No findings were noted in the nasal cavities of control animals.

Applicant's summary and conclusion

Interpretation of results:
not classified
Remarks:
Migrated information Criteria used for interpretation of results: EU
Conclusions:
The test material is not harmful by the inhalation route.
Executive summary:

In a acute inhalation toxicity study (Harlan Laboratories Ltd 2009 study no. B90527) one group of 10 male and 10 female Wistar rats were exposed by nose-only, flow past inhalation, for a single 4-hour period, to an aqueus dilution of Dimethyl 2-methylglutarate at a chemically determined mean aerosol concentration of 5.6 mg/L air. Half of the animals was necropsied after a 1-day observation period, the other half was necropsied after a 15-day observation period. A further group of 5 male and 5 female rats served as air control (exposed to air only) and were sacrificed after a 15-day observation period.

Acute inhalation LC50> 5.6 mg/L air.

 

Dimethyl 2-methylglutarate is not classified based on the LC50 in rats.

 

No mortality was observed. The clinical signs consisted of slight to moderate salivation recorded in all animals given the test item during exposure only. Ruffled fur was noted in all animals on test day 1 after the end of exposure, lasting up to test day 3. From test day 4 onwards, the animals were free from clinical signs.

There was no treatment-related effect on body weight.
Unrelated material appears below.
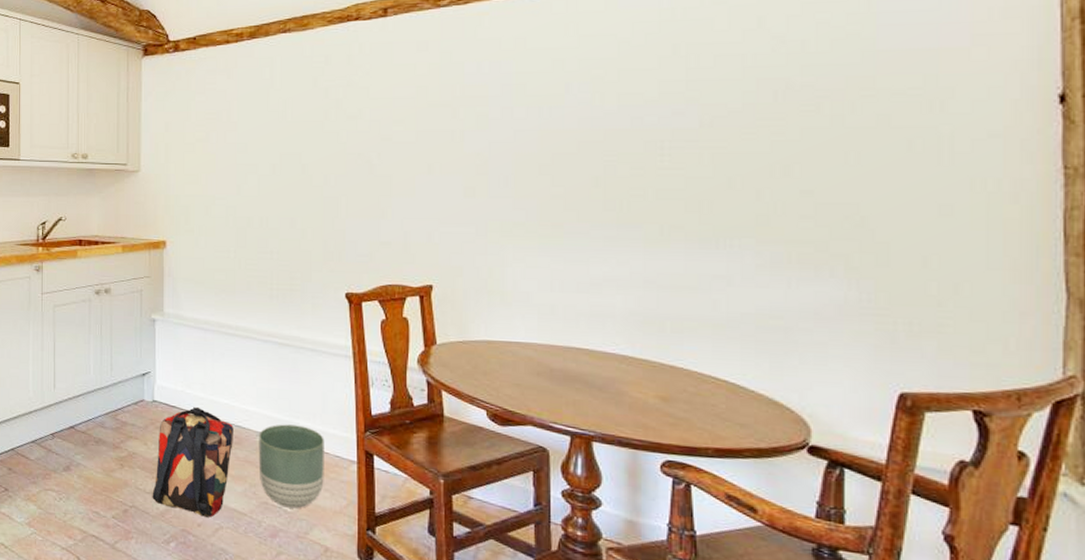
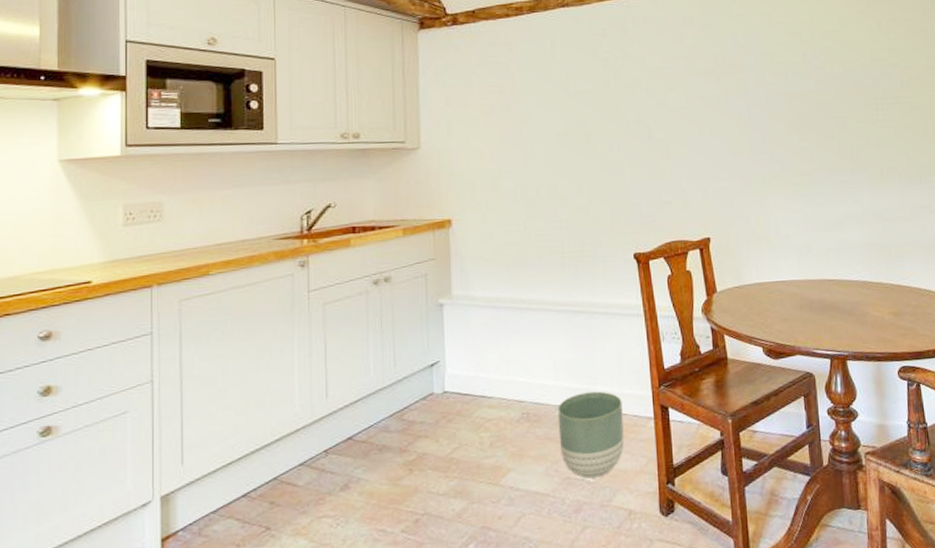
backpack: present [152,407,233,518] -> none [446,391,532,508]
 Histopathological examination showed different degrees of necrosis of the olfactory epithelium which were recorded one day after exposure in the nasal cavities of males and females receiving the test item, mainly at levels II-IV. These findings were sometimes noted along with luminal hemorrhages. After an observation period of 15 days, there was no necrosis at any level and signs of degeneration/regeneration of the olfactory epithelium and findings were limited to levels II and III.

 

This acute inhalation study is classified as acceptable. It does satisfy the guideline requirement for an acute inhalation toxicity study (OECD 403) in the rat.